Emerging Methods of Geochemical Proxy Development via Mass Spectrometry
The biogeochemical cycling of elements within and between aqueous solutions and carbonates is central to the use of carbonates as archives of environmental change and spatiotemporal variability in seawater chemistry to track changes in metabolic rates in the modern ocean. As such, in many cases, the ability to investigate more nuanced questions in coral paleoceanography and marine biogeochemistry depends on the ability to detect and accurately quantify elemental and isotopic variability in these matrices at high precision. We are actively involved in efforts to develop novel and push the quantitation and precision limits of existing methods of mass spectrometry analyses of marine carbonates and seawater. This currently includes:
(1) The use of isotope dilution techniques applied to multicollector inductively coupled plasma mass spectrometry (Thermo Neoma MC-ICP-MS at the GT Materials Characterization Facility) to measure trace element concentrations in seawater at high precision…
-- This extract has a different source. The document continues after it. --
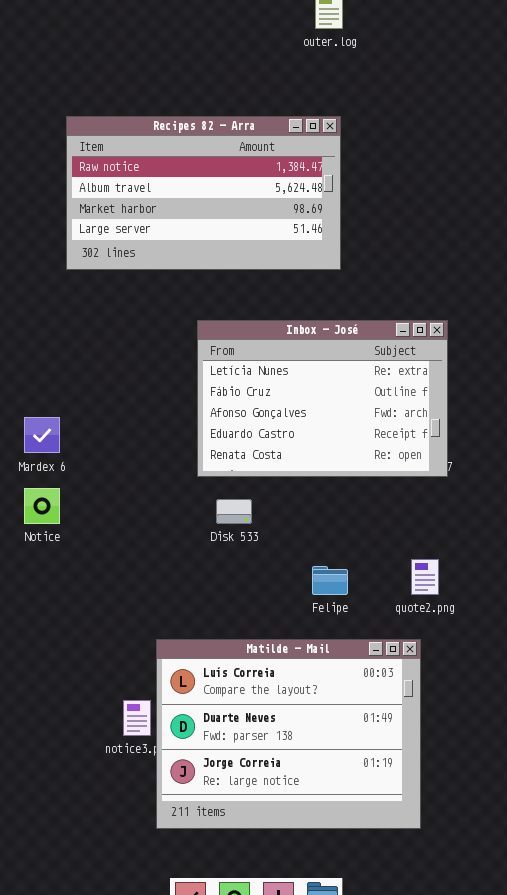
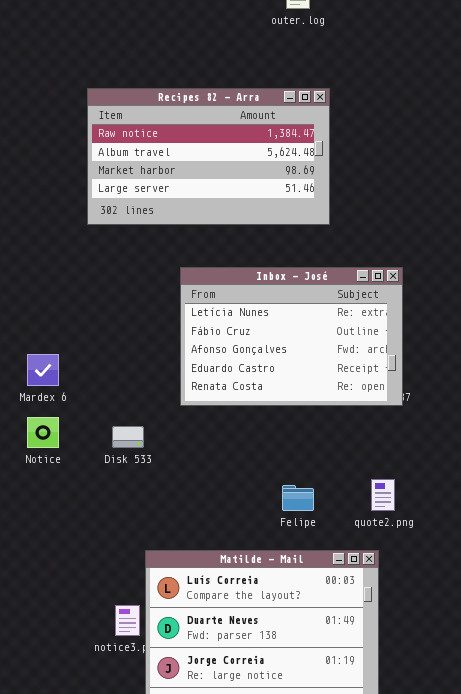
Recipes 82 - Arra: [66,116,341,270] -> [87,88,330,225], moved
Disk 533: [216,499,252,524] -> [112,426,144,448], moved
(2) The use of collision cell and pre-mass filter technology combined with MC-ICP-MS (Thermo Neoma MC-ICP-MS at the GT Materials Characterization Facility) to make novel, robust, and interference-free characterizations of non-traditional stable isotope fractionation in natural waters, coral skeletons, and speleothems…
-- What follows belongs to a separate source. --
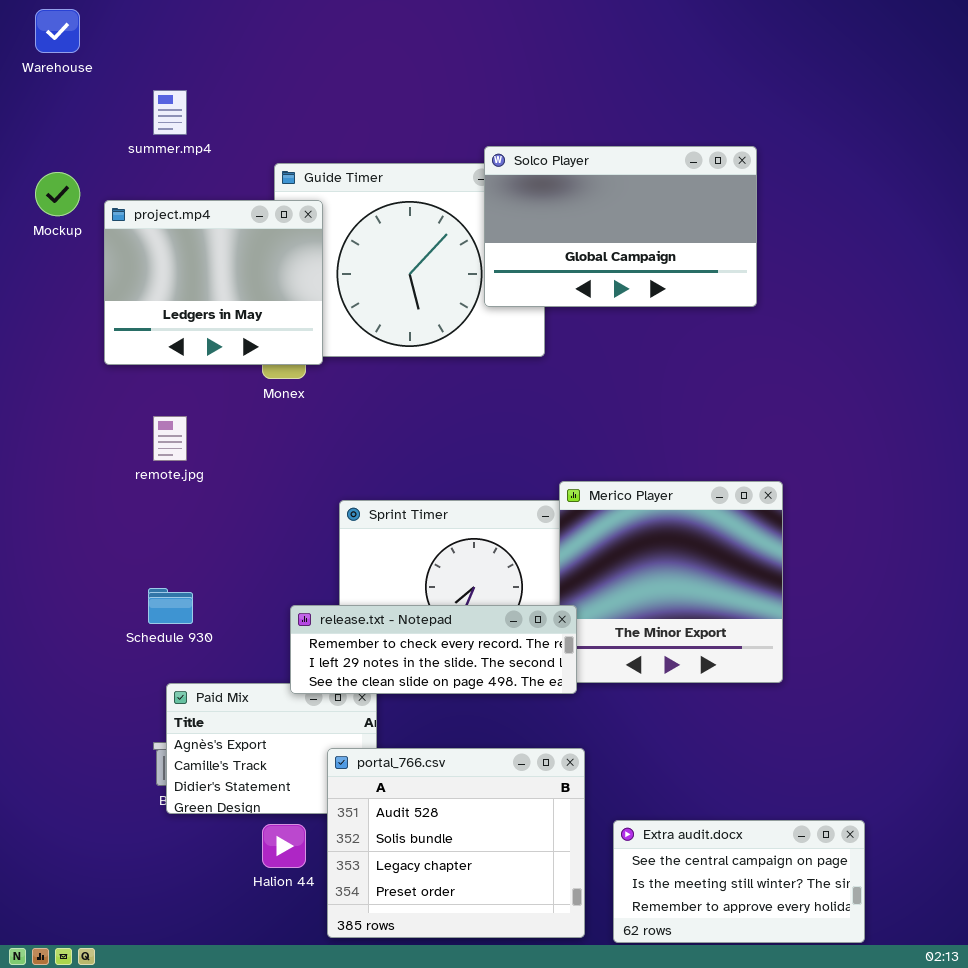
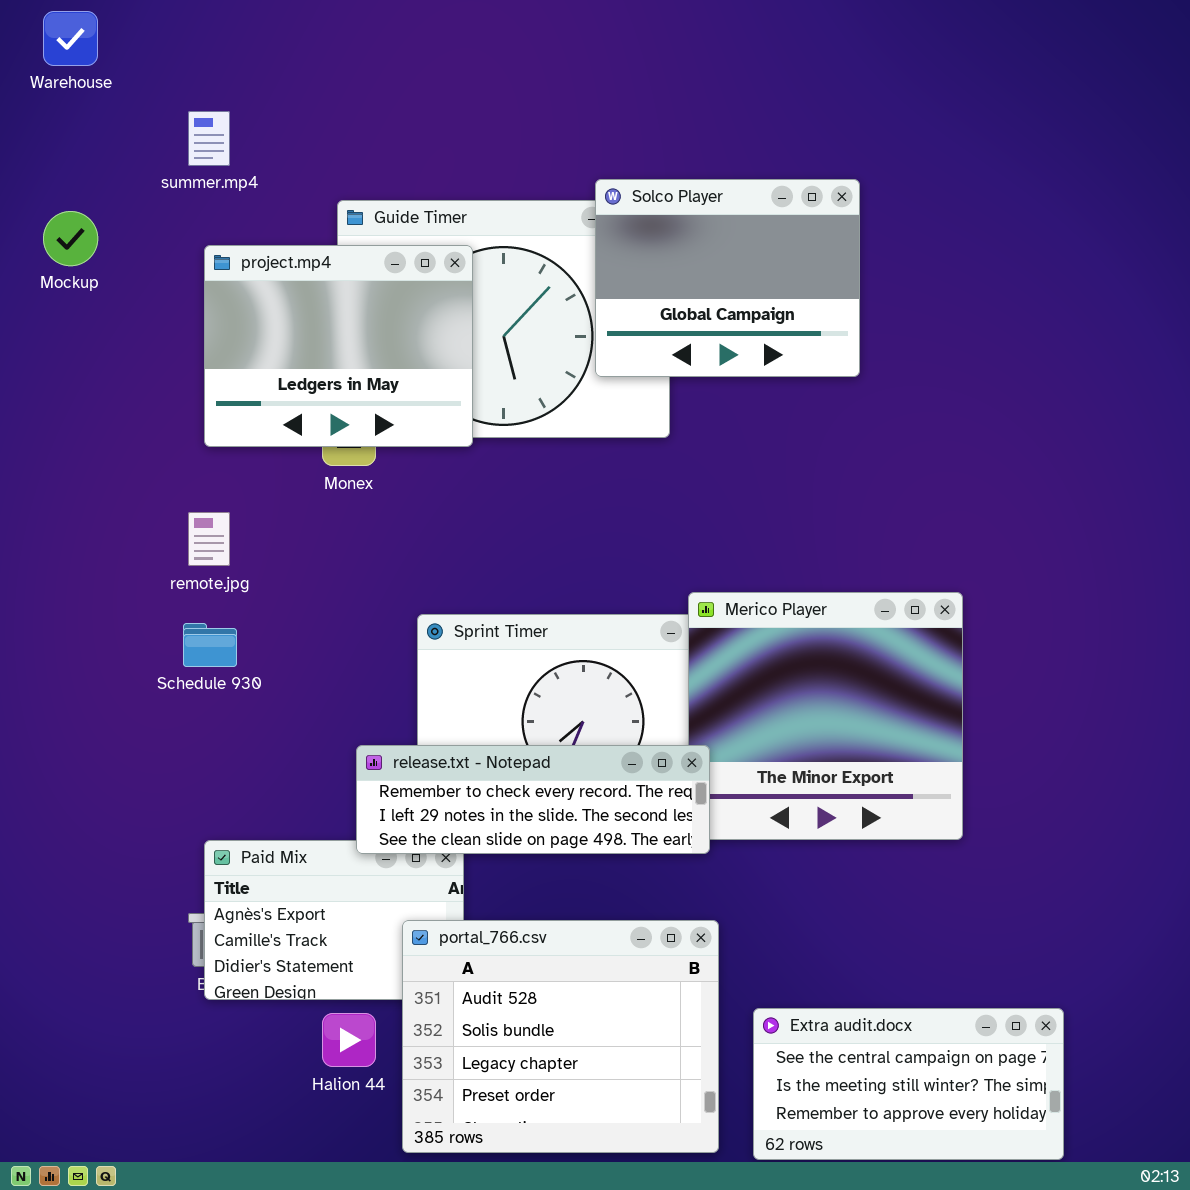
Solco Player: [484,146,757,307] -> [595,179,860,377], resized
project.mp4: [104,200,323,365] -> [204,245,473,447], moved
Schedule 930: [148,588,193,624] -> [183,623,237,667], moved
(3) The use of laser ablation (LA) ICP-MS to resolve vital and environmentally-driven variability in trace elements and traditional stable isotopes in marine carbonates at micron-scale spatial resolution (Teledyne Iridia Laser Ablation System coupled with Thermo Neoma MC-ICP-MS *or* Thermo iCAP RQ ICP-MS at the GT Materials Characterization Facility)…
But we’re ready and eager to explore more!